Daequan Cook backed up Durant for much of last season at the three. But he didn’t always leave the floor when Durant came back in. The Thunder played a lot of small ball with Durant at the four at the end of the second and fourth quarters and Cook would stay in to help stretch the floor. The Thunder left themselves vulnerable defensively and on the boards with that lineup and while the offense thrived more, it didn’t always result in the best outcome on the scoreboard.

Cook will still very much be an option in that role this coming season although it seems to be lessened somewhat with the emergence of Jones. The Thunder won’t have to sacrifice the defense and rebounding if it’s Jones on the floor instead of Cook. They will still have plenty of size and be able to stretch the floor a little more so than with their starting unit that featured Ibaka and Perkins at the four and five.

“I think the biggest thing I like is I threw up a lot of different things and multiple positions and he was able to pick things up fairly quick,” Brooks said. “I say this all the time, it’s not an easy thing to do to pick this league up quickly as a rookie because there are a lot of things thrown at you … but we played him at the 3, we played him at the 4, we had him guard perimeter guys, he had to guard big guys, he brought the ball up the floor, they were pressing and he made good decisions. And he finished around the basket. His ball handling was good. I thought he was really good all game long.”

It sounds like Brooks already has a lot of confidence in what Jones can do. Now it will just be about convincing himself to play Jones over some players that were established in the Thunder rotation a year ago. Those players are mainly Perkins, Collison and Cook.

Cook seems like he can easily be bumped by Jones at least sooner than the others. Collison and Perkins will be tougher for Jones to overcome and it will probably depend on the matchup. The matchups in today’s NBA are often calling for smaller lineups rather than the traditional ones that Brooks seems to like.

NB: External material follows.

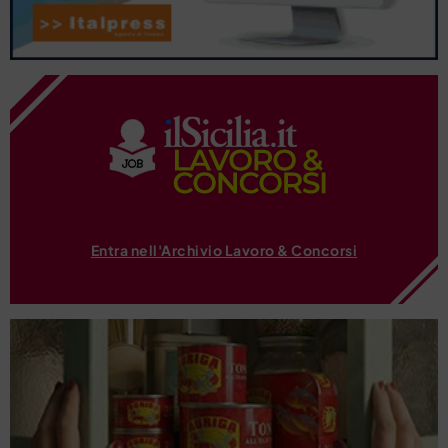
Entra nell'Archivio Lavoro & Concorsi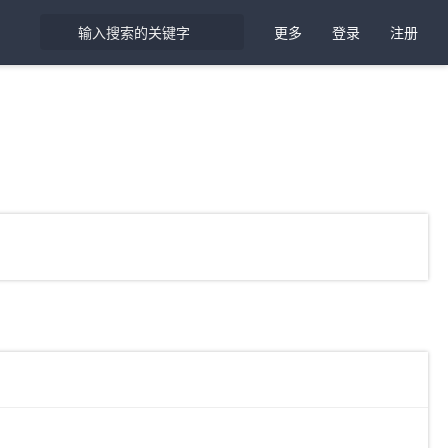
更多
登录
注册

At the end of the day, it will really be up to Jones. He has done a lot already but he needs to keep improving and impressing to give Brooks less and less reasons not to play him. One of the knocks on Jones coming out of college was he sometimes got lost in the shuffle and wasn’t aggressive. If that is true even just a little, we may be left waiting longer than we should to see Jones logging heavy minutes with the Thunder.